- _Written task_:
Each line from the top of the listing through the one holding "X136580000Y-74080000D03*" should be restated word for word, with nothing added and no pictures.

- _Supplied records_:
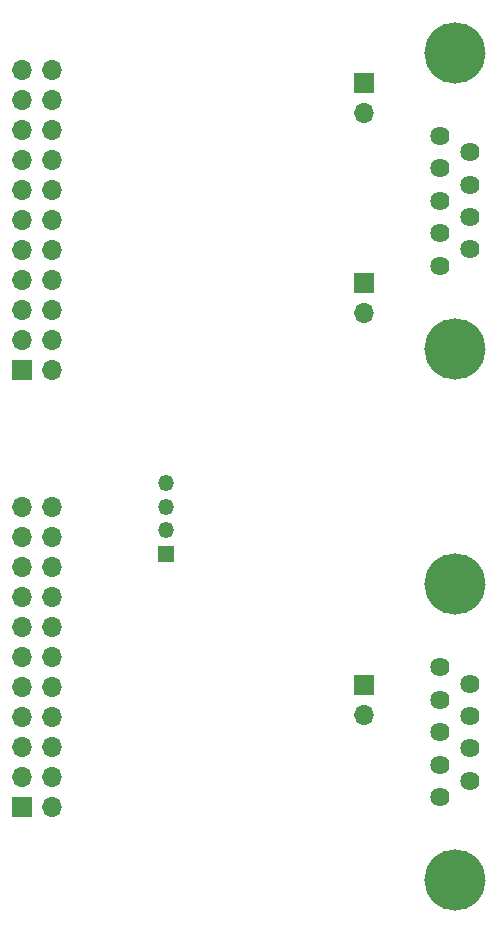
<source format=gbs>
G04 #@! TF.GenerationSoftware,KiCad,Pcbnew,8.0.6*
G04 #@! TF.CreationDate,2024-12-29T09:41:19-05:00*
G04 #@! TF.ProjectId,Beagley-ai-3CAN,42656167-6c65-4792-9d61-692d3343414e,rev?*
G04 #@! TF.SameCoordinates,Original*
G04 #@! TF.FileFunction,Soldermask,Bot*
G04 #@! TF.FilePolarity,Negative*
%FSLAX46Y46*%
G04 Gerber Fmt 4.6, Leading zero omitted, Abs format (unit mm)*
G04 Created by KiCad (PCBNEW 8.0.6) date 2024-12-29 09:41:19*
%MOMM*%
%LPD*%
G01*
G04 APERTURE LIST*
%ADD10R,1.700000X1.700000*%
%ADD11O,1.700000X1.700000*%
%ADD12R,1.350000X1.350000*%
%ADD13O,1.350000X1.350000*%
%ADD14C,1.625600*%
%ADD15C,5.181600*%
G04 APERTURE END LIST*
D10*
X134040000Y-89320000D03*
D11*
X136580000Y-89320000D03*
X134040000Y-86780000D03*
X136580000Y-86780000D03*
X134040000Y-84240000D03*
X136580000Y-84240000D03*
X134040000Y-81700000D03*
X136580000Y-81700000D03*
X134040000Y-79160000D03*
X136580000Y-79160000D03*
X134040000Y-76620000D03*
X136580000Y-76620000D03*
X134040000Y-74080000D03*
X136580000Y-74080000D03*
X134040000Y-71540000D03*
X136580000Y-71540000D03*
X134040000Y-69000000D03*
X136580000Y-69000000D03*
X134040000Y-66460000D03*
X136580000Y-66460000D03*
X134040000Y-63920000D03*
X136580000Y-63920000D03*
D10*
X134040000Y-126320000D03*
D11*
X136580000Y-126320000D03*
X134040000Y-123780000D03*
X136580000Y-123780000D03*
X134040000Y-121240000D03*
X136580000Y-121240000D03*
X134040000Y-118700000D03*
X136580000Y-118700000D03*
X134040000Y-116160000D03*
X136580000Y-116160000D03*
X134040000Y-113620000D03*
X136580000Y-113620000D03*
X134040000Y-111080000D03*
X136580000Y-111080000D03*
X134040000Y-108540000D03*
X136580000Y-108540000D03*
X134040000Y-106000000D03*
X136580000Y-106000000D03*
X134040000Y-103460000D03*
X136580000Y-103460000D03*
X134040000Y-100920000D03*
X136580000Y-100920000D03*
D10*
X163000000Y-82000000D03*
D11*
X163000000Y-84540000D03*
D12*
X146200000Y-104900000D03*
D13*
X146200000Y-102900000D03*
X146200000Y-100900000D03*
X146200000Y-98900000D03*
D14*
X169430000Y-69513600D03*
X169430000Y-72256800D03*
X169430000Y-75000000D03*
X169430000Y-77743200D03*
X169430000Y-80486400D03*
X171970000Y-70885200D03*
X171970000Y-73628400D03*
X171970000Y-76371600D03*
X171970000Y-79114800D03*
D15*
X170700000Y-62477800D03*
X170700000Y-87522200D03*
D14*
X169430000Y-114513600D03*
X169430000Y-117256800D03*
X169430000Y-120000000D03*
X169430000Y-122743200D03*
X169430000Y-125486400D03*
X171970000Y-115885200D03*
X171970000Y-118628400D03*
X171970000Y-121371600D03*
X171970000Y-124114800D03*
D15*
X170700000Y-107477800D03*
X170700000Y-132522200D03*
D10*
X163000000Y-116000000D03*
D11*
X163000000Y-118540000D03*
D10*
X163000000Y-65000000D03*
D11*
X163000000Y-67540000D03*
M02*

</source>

- _Solution to this problem_:
<source format=gbs>
G04 #@! TF.GenerationSoftware,KiCad,Pcbnew,8.0.6*
G04 #@! TF.CreationDate,2024-12-29T09:41:19-05:00*
G04 #@! TF.ProjectId,Beagley-ai-3CAN,42656167-6c65-4792-9d61-692d3343414e,rev?*
G04 #@! TF.SameCoordinates,Original*
G04 #@! TF.FileFunction,Soldermask,Bot*
G04 #@! TF.FilePolarity,Negative*
%FSLAX46Y46*%
G04 Gerber Fmt 4.6, Leading zero omitted, Abs format (unit mm)*
G04 Created by KiCad (PCBNEW 8.0.6) date 2024-12-29 09:41:19*
%MOMM*%
%LPD*%
G01*
G04 APERTURE LIST*
%ADD10R,1.700000X1.700000*%
%ADD11O,1.700000X1.700000*%
%ADD12R,1.350000X1.350000*%
%ADD13O,1.350000X1.350000*%
%ADD14C,1.625600*%
%ADD15C,5.181600*%
G04 APERTURE END LIST*
D10*
X134040000Y-89320000D03*
D11*
X136580000Y-89320000D03*
X134040000Y-86780000D03*
X136580000Y-86780000D03*
X134040000Y-84240000D03*
X136580000Y-84240000D03*
X134040000Y-81700000D03*
X136580000Y-81700000D03*
X134040000Y-79160000D03*
X136580000Y-79160000D03*
X134040000Y-76620000D03*
X136580000Y-76620000D03*
X134040000Y-74080000D03*
X136580000Y-74080000D03*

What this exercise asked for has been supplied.